If you are getting a part of your home renovated and are considering tiles, you’re making an excellent choice. The right tiles, with the right aesthetic touches, can spice up your home. However, did you know there’s more to tiles than colours and patterns?
Depending on what your goals for the renovation are, you might have better luck using particular types of tiles over others. If you feel lost in the options – many people are if it’s their first time – don’t fret. RRP is here to help, with some quick information on all the choices.
Materials are a major consideration. For tiles, they come down to three basic types: ceramics, porcelain, and stone.
Porcelain is harder and denser than ceramics. They’re durable, scratch-resistant, and take a lot of wear and tear. The tiles are also stain-resistant, which makes them great choices for commercial areas or kitchens. The water-absorption rate is also abysmal, making them good choices for wet areas.
For stone tiles, you have to look at marble, granite, limestone, travertine, engineered stone, or onyx. Each one has its properties and advantages. Most of them require sealing to add stain resistance and can be finicky to clean.

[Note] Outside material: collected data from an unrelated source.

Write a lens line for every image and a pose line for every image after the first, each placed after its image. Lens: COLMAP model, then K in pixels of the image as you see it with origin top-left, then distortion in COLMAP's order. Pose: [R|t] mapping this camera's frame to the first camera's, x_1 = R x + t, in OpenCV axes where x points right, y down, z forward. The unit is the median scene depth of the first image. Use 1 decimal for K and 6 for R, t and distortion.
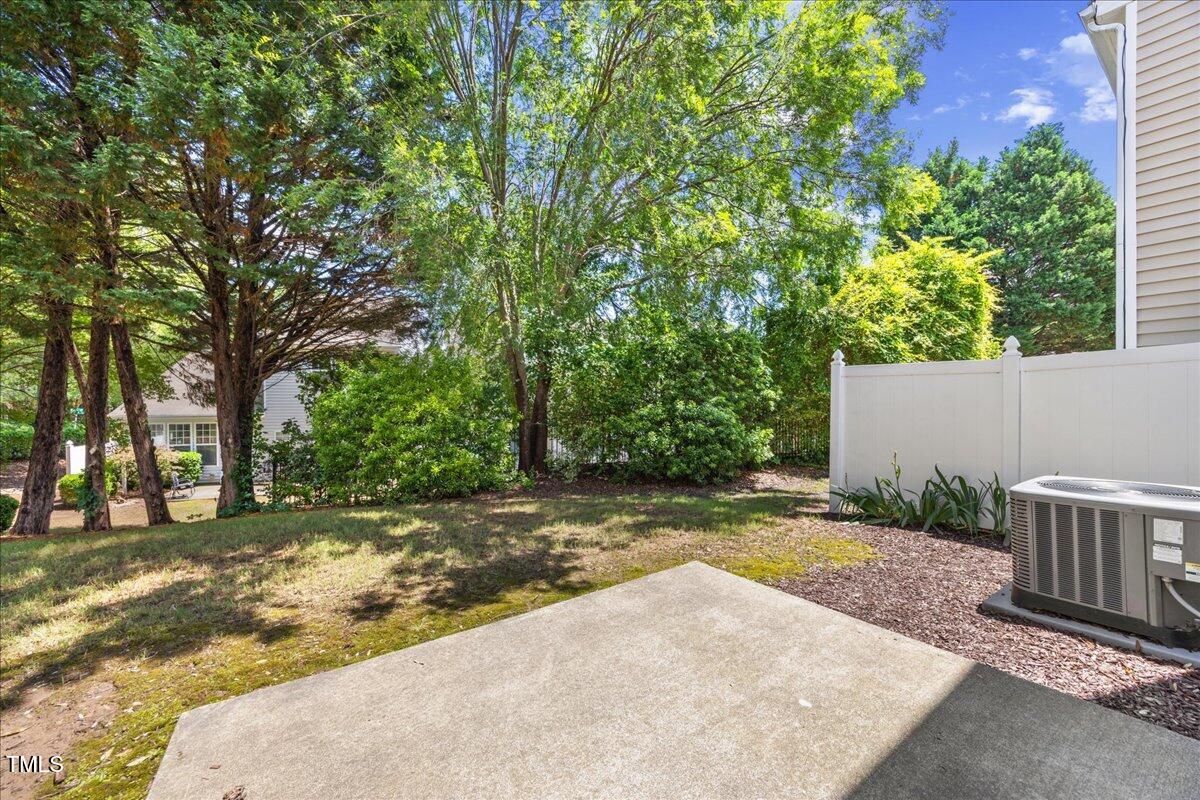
lens RADIAL K [[459.0, 0, 606.8], [0, 459.0, 396.5], [0, 0, 1]] dist [-0.003342, 0.000162]
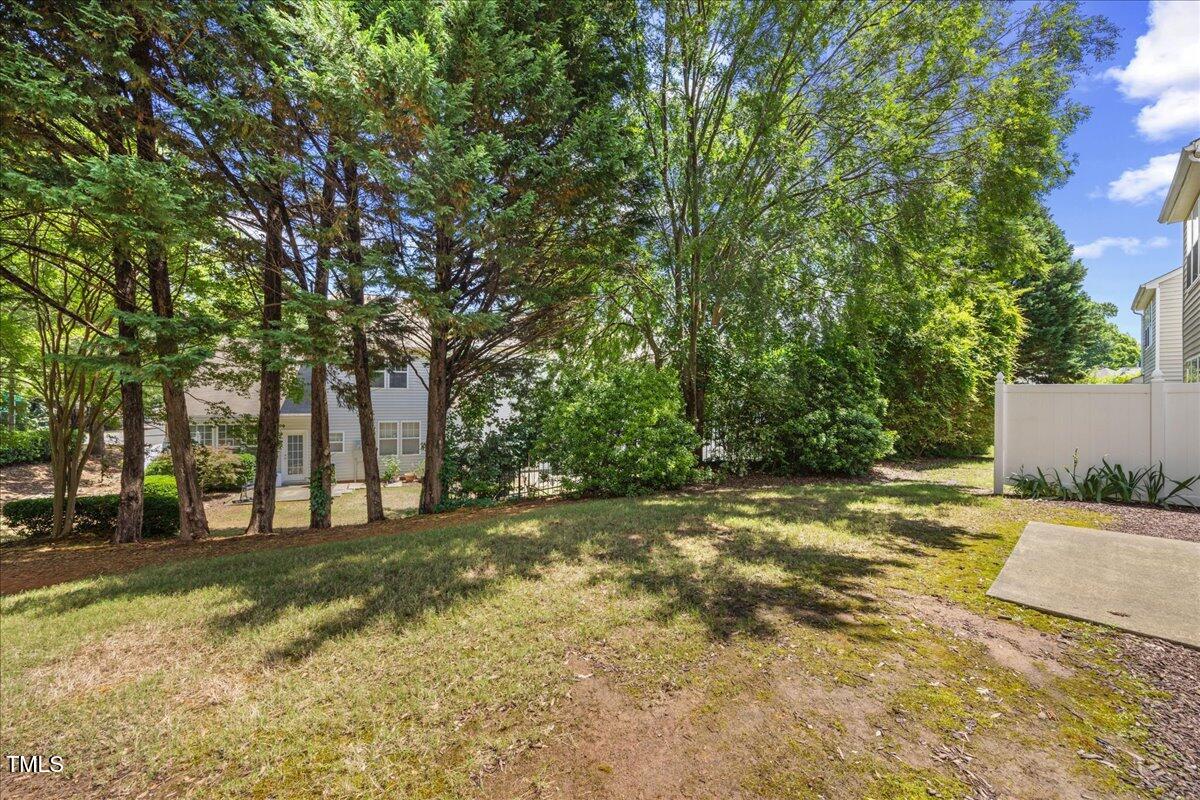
lens RADIAL K [[471.5, 0, 600.0], [0, 471.5, 400.0], [0, 0, 1]] dist [-0.000149, -0.000026]
pose [[0.988689, 0.008683, 0.149727, -0.534693], [-0.010808, 0.999852, 0.013383, -0.017029], [-0.149588, -0.014850, 0.988637, -0.119177]]
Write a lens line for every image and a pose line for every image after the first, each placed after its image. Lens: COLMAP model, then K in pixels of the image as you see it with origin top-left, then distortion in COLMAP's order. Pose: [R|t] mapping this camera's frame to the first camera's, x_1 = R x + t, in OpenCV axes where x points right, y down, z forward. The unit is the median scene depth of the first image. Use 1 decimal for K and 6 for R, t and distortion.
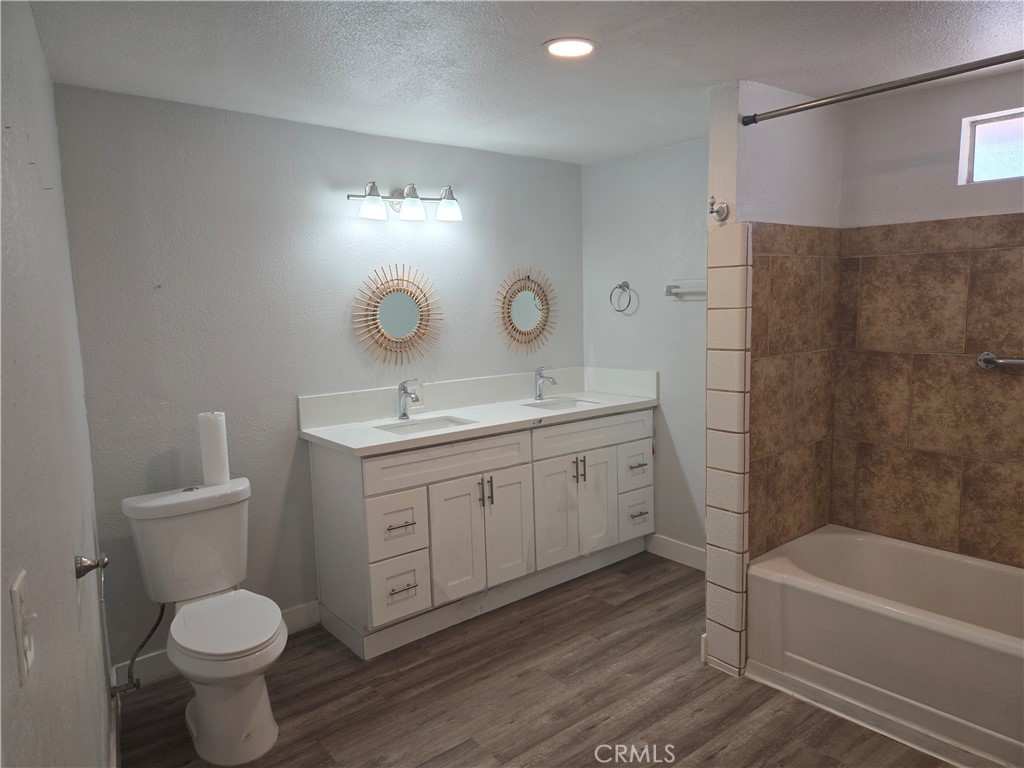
lens RADIAL K [[687.8, 0, 512.0], [0, 687.8, 384.0], [0, 0, 1]] dist [0.029401, -0.030900]
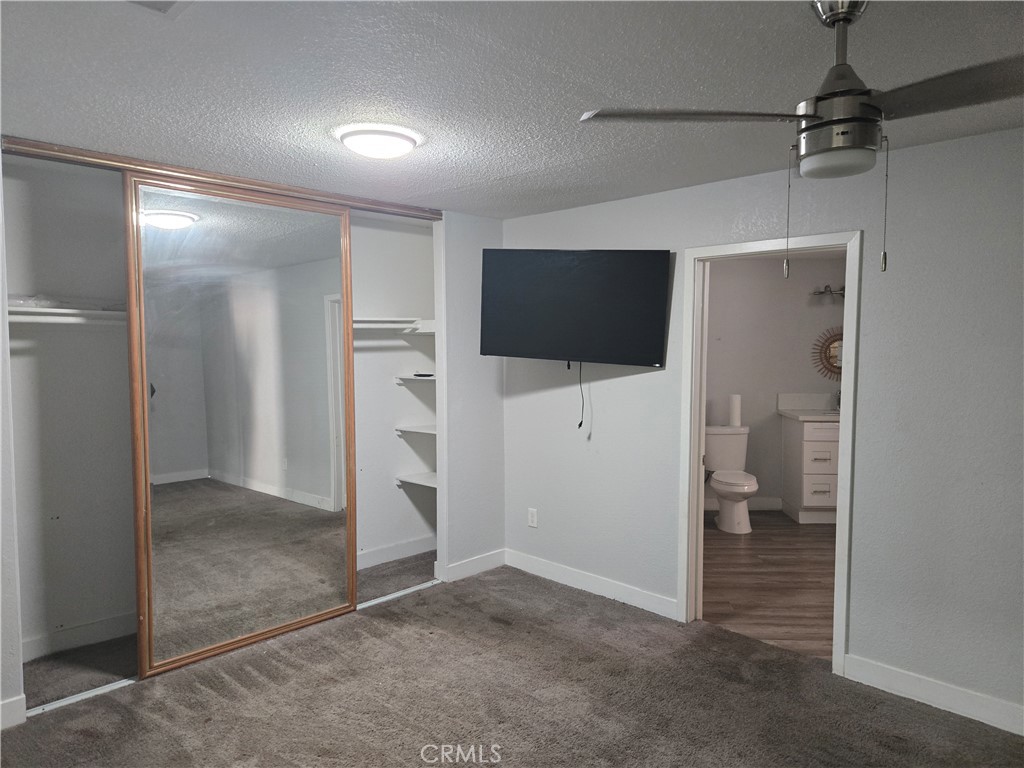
lens RADIAL K [[687.8, 0, 512.0], [0, 687.8, 384.0], [0, 0, 1]] dist [0.029401, -0.030900]
pose [[0.751005, 0.070851, -0.656485, 0.463328], [-0.088837, 0.996029, 0.005869, 0.062890], [0.654294, 0.053913, 0.754316, -1.103277]]
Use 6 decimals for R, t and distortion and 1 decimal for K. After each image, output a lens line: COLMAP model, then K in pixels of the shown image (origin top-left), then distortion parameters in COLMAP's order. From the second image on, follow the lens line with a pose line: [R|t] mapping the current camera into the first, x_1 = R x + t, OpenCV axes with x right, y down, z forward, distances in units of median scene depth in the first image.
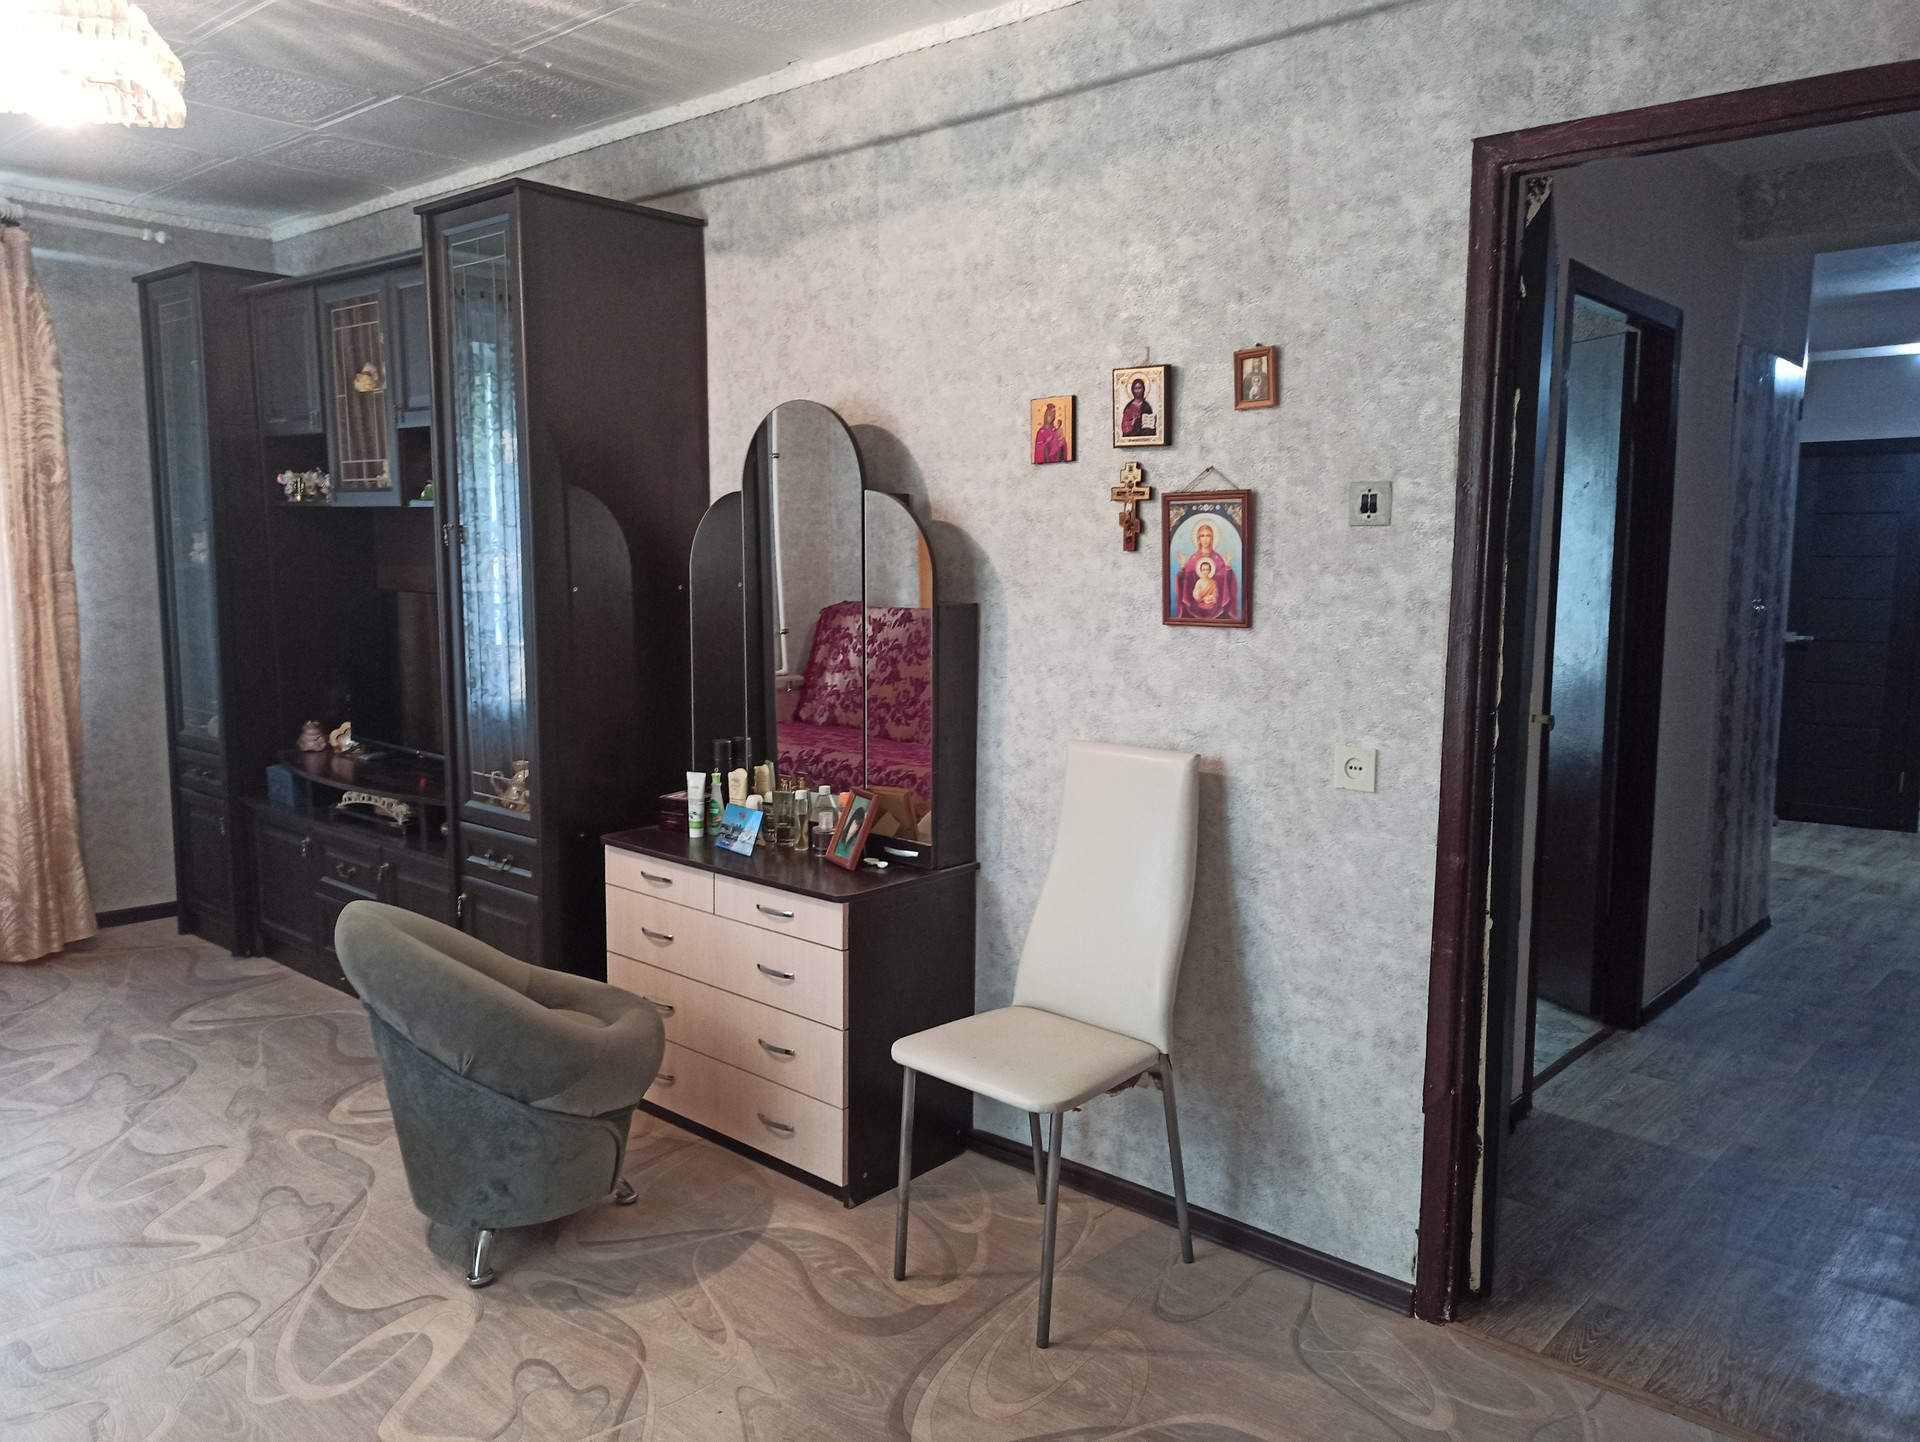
lens RADIAL K [[1433.8, 0, 962.0], [0, 1433.8, 718.2], [0, 0, 1]] dist [0.071186, -0.041275]
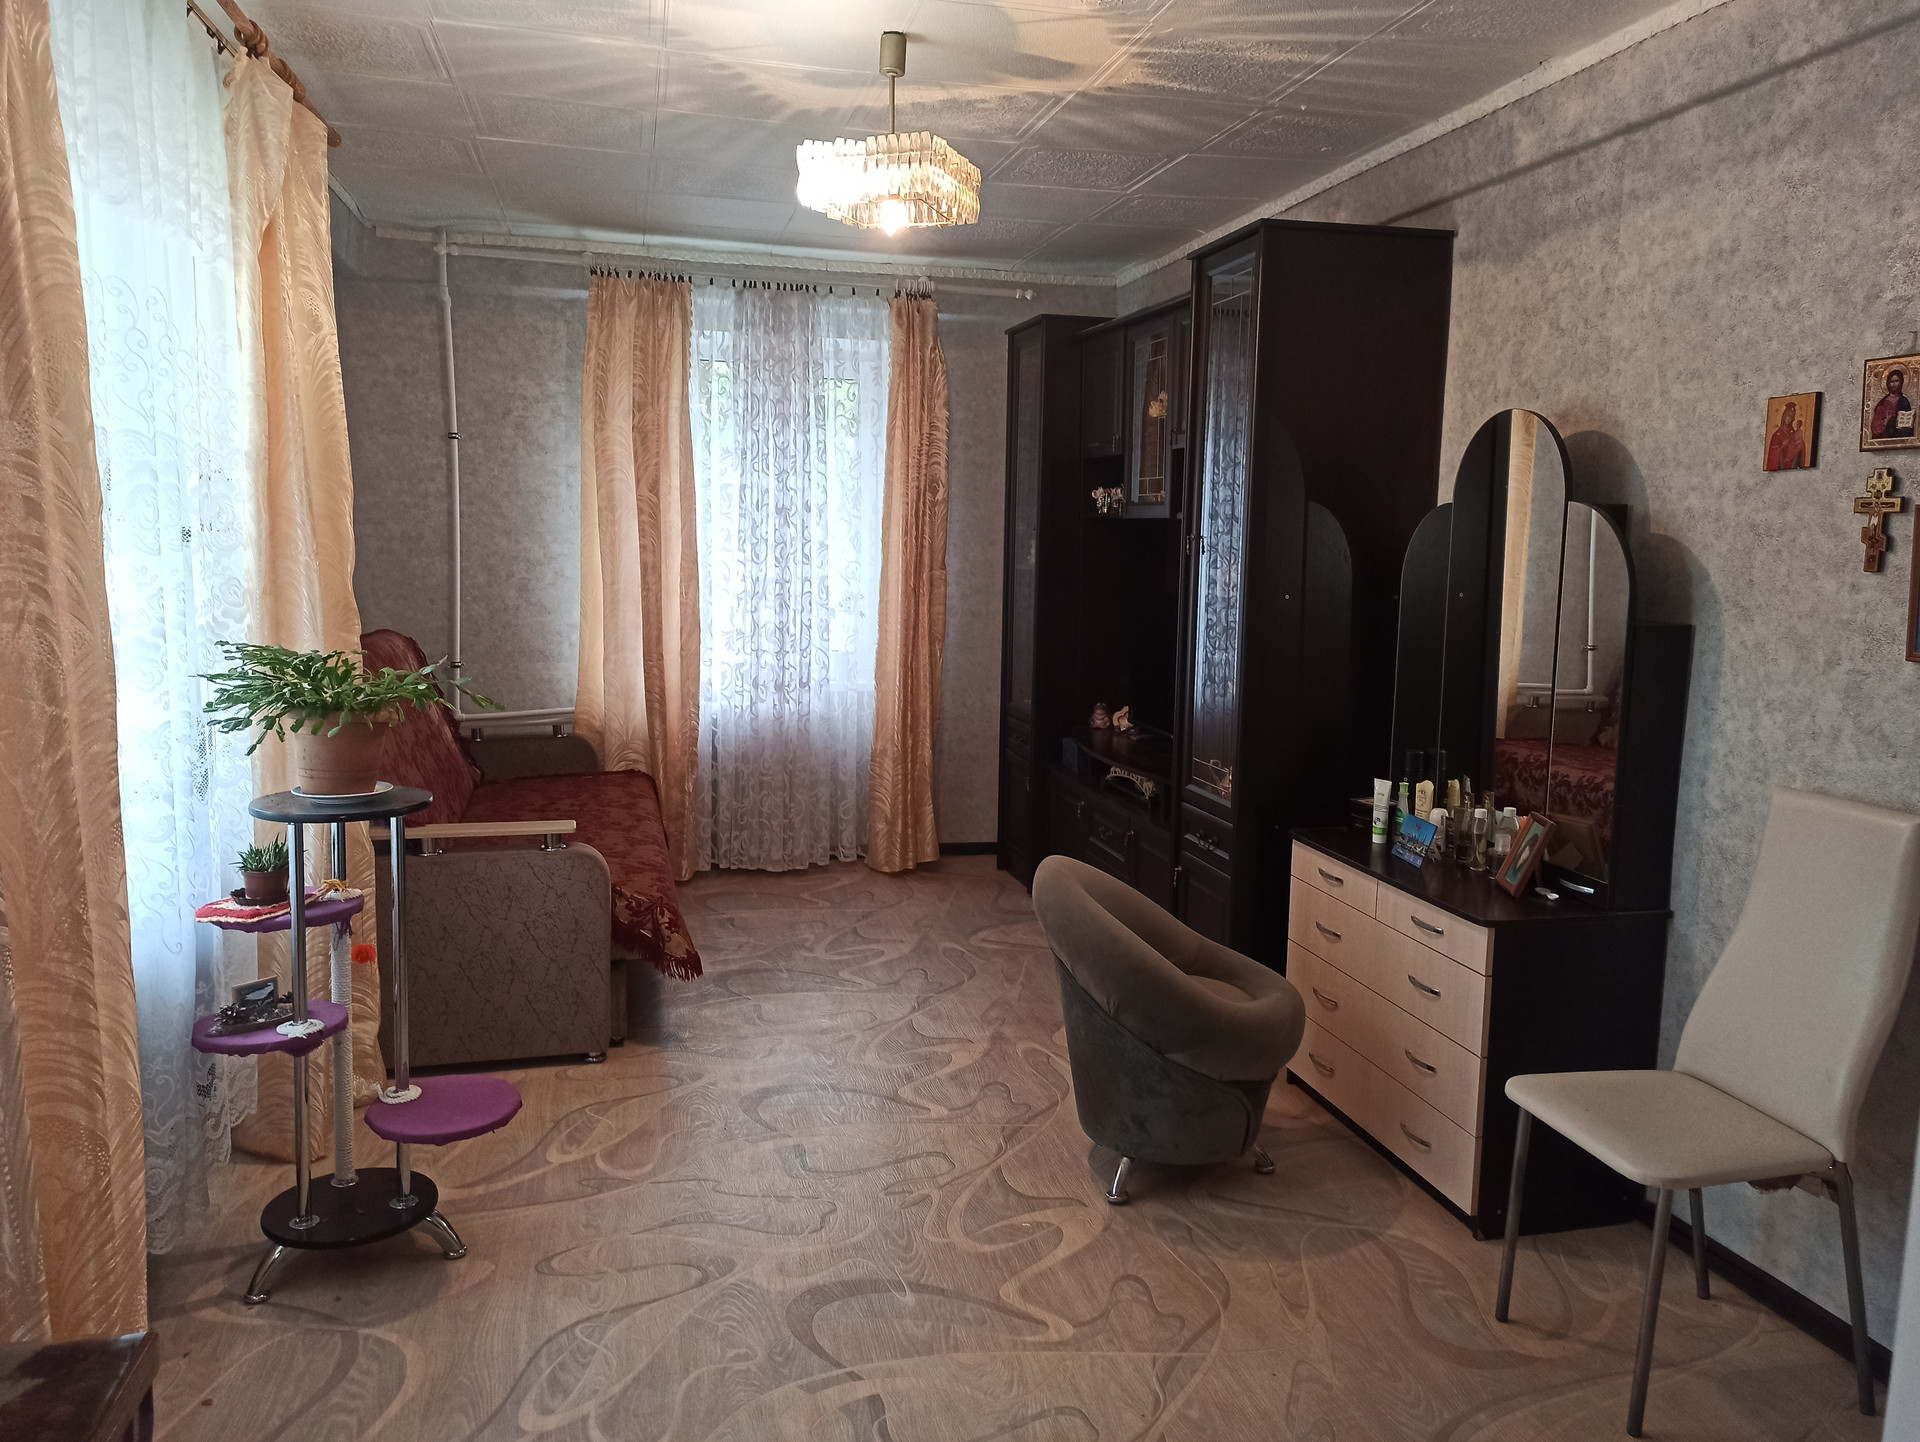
lens RADIAL K [[1433.8, 0, 967.9], [0, 1433.8, 721.2], [0, 0, 1]] dist [0.071186, -0.041275]
pose [[0.827646, 0.081126, -0.555356, 0.148357], [-0.079412, 0.996470, 0.027217, -0.008685], [0.555604, 0.021576, 0.831167, -0.015569]]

Marble can be polished. However, it can come in a wide variety of colours after the finish is applied.
Granite is a classic choice. It’s durable, elegant, and versatile. Granite usually sees a use for table tops, rather than tiles. However, it isn’t porous, so doesn’t stain easily except when exposed to acidic foods and beverages.
Limestone is predominantly cream in colour. It has a timeless quality that is matched only by granite.
Travertine is known for its pitted holes and troughs. If you’re looking for a “Roman ruins” feel, this is an excellent choice for tiles. However, it can be acid-sensitive.
Onyx is semi-translucent and is often best backlit. Tiles are rare, though vanity countertops use this often. It is also more fragile than other stone types.
For ceramic tiles, you can choose between mosaic, terra cotta, and encaustic.
Mosaic tiles are usually smaller and make intricate designs. They tend to be brightly-colored and are ideal for more artistic sorts.
Terracotta is baked earth, with a distinct reddish-brown colour. They are durable and can get other colours with glazing.
Finally, encaustic is an excellent choice for anyone looking for a Victorian or Gothic aesthetic. In general, these are laid down in patterns, using a broad range of colours.